Поставила сапог у стены – аккуратно, подошвой вниз, вытерла рукой пыль с голенища. Снова прижала сапог к себе, гладила и целовала светло-серое голенище. Почему она все бежит куда-то, не может остановиться? Когда это все кончится? Ну, дал ей разворот Джей. Обидно, конечно… Что ей этот Джей… Ирлашка никудышный… Ничего-то она к нему не чувствует. И никогда не чувствовала. Наташка, режиссерка, – приличная, интеллигентная – чего на нее бросаться? А Оля… Дочка ведь… Пытается своим умом жить. Ну, не хочет она, как я. О Феде и говорить нечего. Все-то я его грязью… А он видит и понимает. Золотой человек… Любит меня, принимает такой, какая есть. Взбалмошную, с капризами, закидонами… Кто еще такую терпеть будет? И что это за речь у меня, откуда это все взялось? Будто продавщица из сельмага…
Пошатываясь, вернулась в столовую, стала будить Иру Гнатову.
– Что?.. Кто это?.. – Ира резко поднялась и села на диване.

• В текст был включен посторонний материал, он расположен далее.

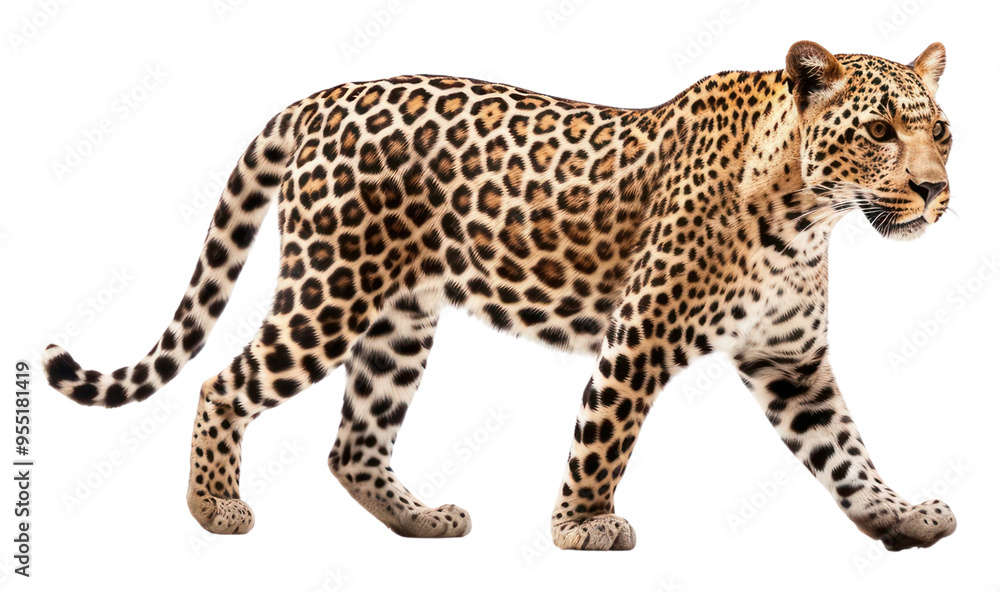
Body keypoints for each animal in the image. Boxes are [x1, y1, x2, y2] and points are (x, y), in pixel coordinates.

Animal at [42, 40, 956, 552]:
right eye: (880, 132)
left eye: (941, 131)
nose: (935, 190)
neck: (808, 217)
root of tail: (321, 100)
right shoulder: (639, 337)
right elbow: (604, 434)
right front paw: (583, 526)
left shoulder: (790, 361)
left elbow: (844, 451)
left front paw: (900, 516)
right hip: (329, 292)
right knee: (222, 383)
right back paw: (215, 507)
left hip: (399, 320)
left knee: (354, 443)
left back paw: (421, 521)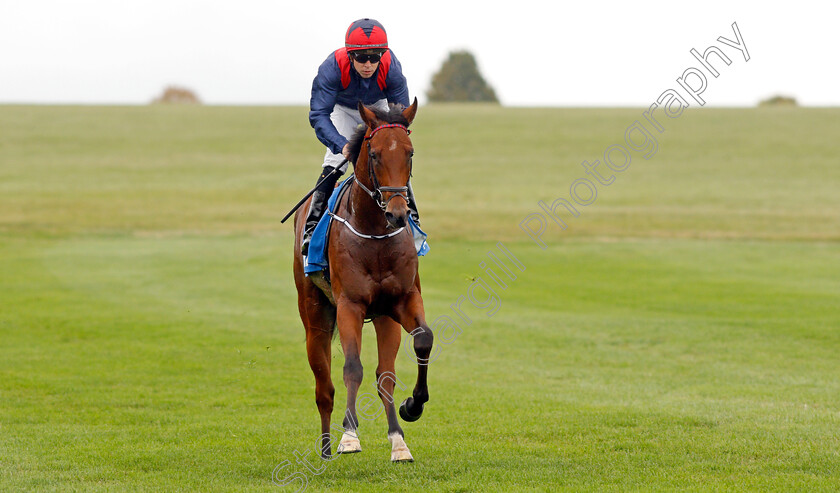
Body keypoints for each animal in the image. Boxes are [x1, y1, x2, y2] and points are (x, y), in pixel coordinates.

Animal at [292, 99, 434, 462]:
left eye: (410, 153)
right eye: (375, 154)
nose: (398, 213)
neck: (375, 233)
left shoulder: (402, 300)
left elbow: (423, 340)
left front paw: (412, 408)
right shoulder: (350, 305)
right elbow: (352, 367)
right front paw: (349, 436)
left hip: (383, 318)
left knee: (385, 375)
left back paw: (398, 441)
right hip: (315, 316)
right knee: (324, 386)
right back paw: (327, 448)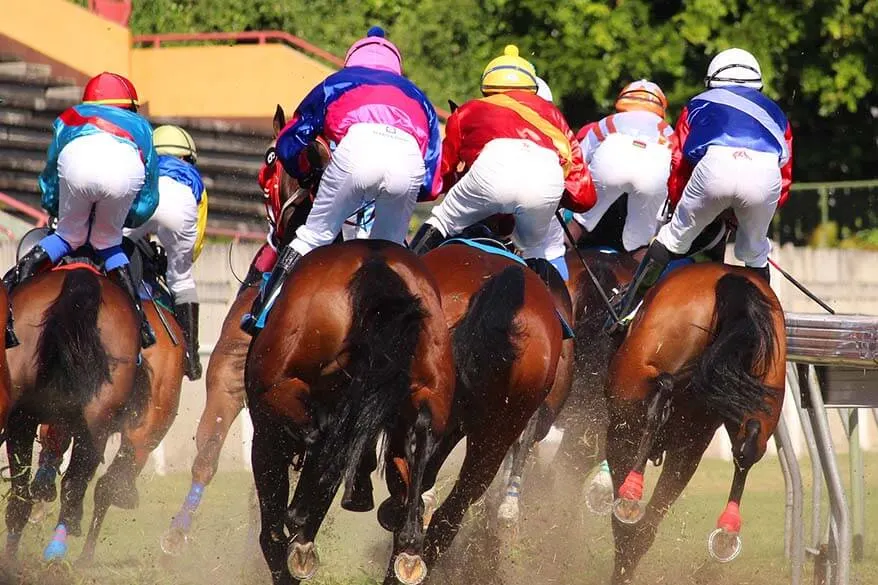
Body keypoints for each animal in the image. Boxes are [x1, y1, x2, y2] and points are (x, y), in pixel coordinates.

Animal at [3, 266, 141, 560]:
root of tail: (81, 278)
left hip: (24, 417)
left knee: (24, 497)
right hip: (93, 423)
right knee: (71, 487)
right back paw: (56, 553)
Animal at [246, 237, 454, 584]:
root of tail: (376, 263)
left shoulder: (267, 431)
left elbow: (271, 533)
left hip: (283, 394)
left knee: (321, 440)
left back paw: (300, 519)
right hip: (430, 387)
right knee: (420, 433)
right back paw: (410, 540)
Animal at [608, 262, 788, 580]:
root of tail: (731, 280)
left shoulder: (617, 433)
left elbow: (626, 529)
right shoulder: (687, 448)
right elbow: (643, 529)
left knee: (660, 395)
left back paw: (631, 495)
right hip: (765, 389)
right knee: (750, 443)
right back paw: (727, 532)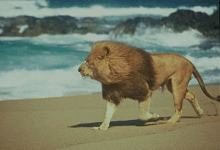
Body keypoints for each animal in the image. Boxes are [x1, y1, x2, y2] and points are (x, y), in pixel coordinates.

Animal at [78, 40, 219, 130]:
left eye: (88, 61)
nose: (78, 69)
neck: (113, 73)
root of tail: (188, 60)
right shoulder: (112, 94)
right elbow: (108, 113)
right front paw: (102, 127)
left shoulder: (144, 91)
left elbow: (142, 115)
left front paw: (154, 116)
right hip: (172, 86)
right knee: (191, 95)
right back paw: (200, 112)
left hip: (177, 86)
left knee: (179, 109)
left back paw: (167, 121)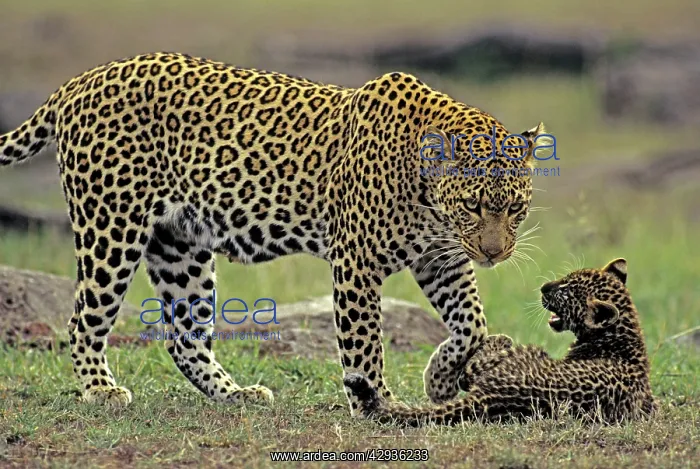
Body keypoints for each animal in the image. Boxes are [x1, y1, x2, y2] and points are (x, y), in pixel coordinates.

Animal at [0, 52, 550, 412]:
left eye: (516, 209)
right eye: (474, 205)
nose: (495, 253)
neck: (429, 198)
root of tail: (79, 81)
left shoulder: (442, 259)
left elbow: (472, 323)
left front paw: (439, 379)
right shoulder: (356, 261)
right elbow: (365, 342)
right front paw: (377, 405)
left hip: (180, 247)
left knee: (183, 335)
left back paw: (235, 394)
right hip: (111, 228)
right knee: (83, 320)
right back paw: (100, 389)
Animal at [345, 258, 657, 425]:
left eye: (567, 291)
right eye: (564, 278)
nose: (544, 287)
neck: (624, 335)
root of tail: (493, 396)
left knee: (474, 369)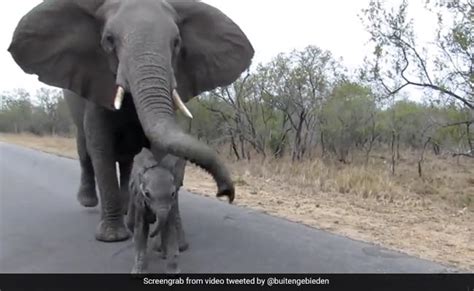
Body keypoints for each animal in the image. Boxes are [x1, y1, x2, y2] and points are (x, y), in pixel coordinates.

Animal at [8, 0, 252, 242]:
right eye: (109, 40)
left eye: (176, 42)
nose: (226, 193)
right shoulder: (97, 85)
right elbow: (101, 148)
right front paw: (112, 237)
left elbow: (158, 149)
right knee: (84, 151)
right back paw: (89, 202)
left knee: (127, 161)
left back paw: (127, 209)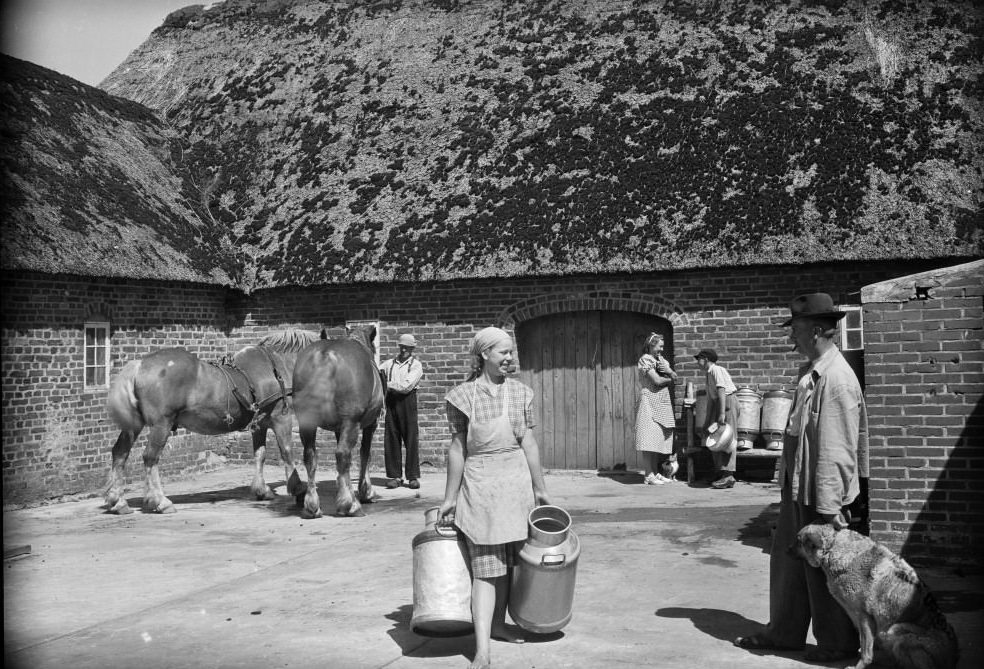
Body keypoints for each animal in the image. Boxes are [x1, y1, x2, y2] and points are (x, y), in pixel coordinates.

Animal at [104, 332, 320, 516]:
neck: (274, 367)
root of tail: (140, 364)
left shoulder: (260, 423)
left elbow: (260, 454)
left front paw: (262, 490)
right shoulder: (280, 417)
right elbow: (287, 452)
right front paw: (298, 489)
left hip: (134, 425)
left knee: (120, 452)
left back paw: (117, 500)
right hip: (161, 424)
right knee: (150, 457)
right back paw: (160, 500)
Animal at [290, 322, 386, 516]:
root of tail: (324, 355)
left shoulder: (337, 427)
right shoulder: (369, 425)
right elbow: (365, 453)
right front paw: (366, 492)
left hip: (307, 423)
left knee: (310, 456)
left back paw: (312, 505)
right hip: (351, 422)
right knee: (343, 454)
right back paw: (349, 504)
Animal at [792, 520, 960, 668]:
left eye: (798, 541)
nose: (787, 549)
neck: (833, 547)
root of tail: (953, 659)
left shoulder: (863, 616)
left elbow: (865, 652)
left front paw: (861, 665)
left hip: (895, 632)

– Слушай меня, Ирочка, дорогая, – Аня шептала, сбивалась, всхлипывала, снова повторяла: – Слушай меня… Помнишь наш первый вечер в университете? Первый вечер… Маринка, моя тогдашняя подруга, сшила мне платье из матрасной ткани. Сделала складочки на красных полосках и прострочила… Получилось, будто марлевка в рубчик… И по фигуре так подогнала, и стоечка, и погончики… Эта моя тезка – Анька Камозо, которая считала себя первой красавицей курса – она была в красном платье, размалевана, как кукла… ярко-красной помадой… За ней тогда увивались Жариков и Батурин, баскетболисты из команды мастеров… А Батурин – еще и боксер! Оба – дубины безмозглые. Выступали – красовались, все для нее, для Аньки Камозо. А она глаз на мое платье положила, да так напирает, и говорит мне очень нахально – мол, марлевка из Франции, зачем тебе она, куплю за тридцать баксов. Тогда это были деньги, ого-го, будь здоров! А я ей… как врезала – не расстанусь с платьем ни за какие деньги, вот и все! В тот вечер я всем мальчишкам нравилась, а девки завидовали. Тогда и Женька, он уже работал, на вечеринку прибежал. Целовались в вестибюле, он мне в сто раз был милее, чем эти «центровые» Жариков с Батуриным. А Камозо напоследок сказала мне, что платье старомодное и таких платьев уже никто не носит. Я вернулась домой и весь вечер проплакала, не знаю отчего. То мне казалось очень обидным, что платье немодное, а то – наоборот, чувствовала себя счастливой от того, что все на меня смотрели на вечеринке, и Женька мне очень понравился… – Аня схватила Иру за плечо, встряхнула раз, другой, встряхивала несколько раз и спрашивала умоляюще: – Ира, Ирочка, я была тогда хорошая, ну скажи – правда ведь – я была тогда хорошая?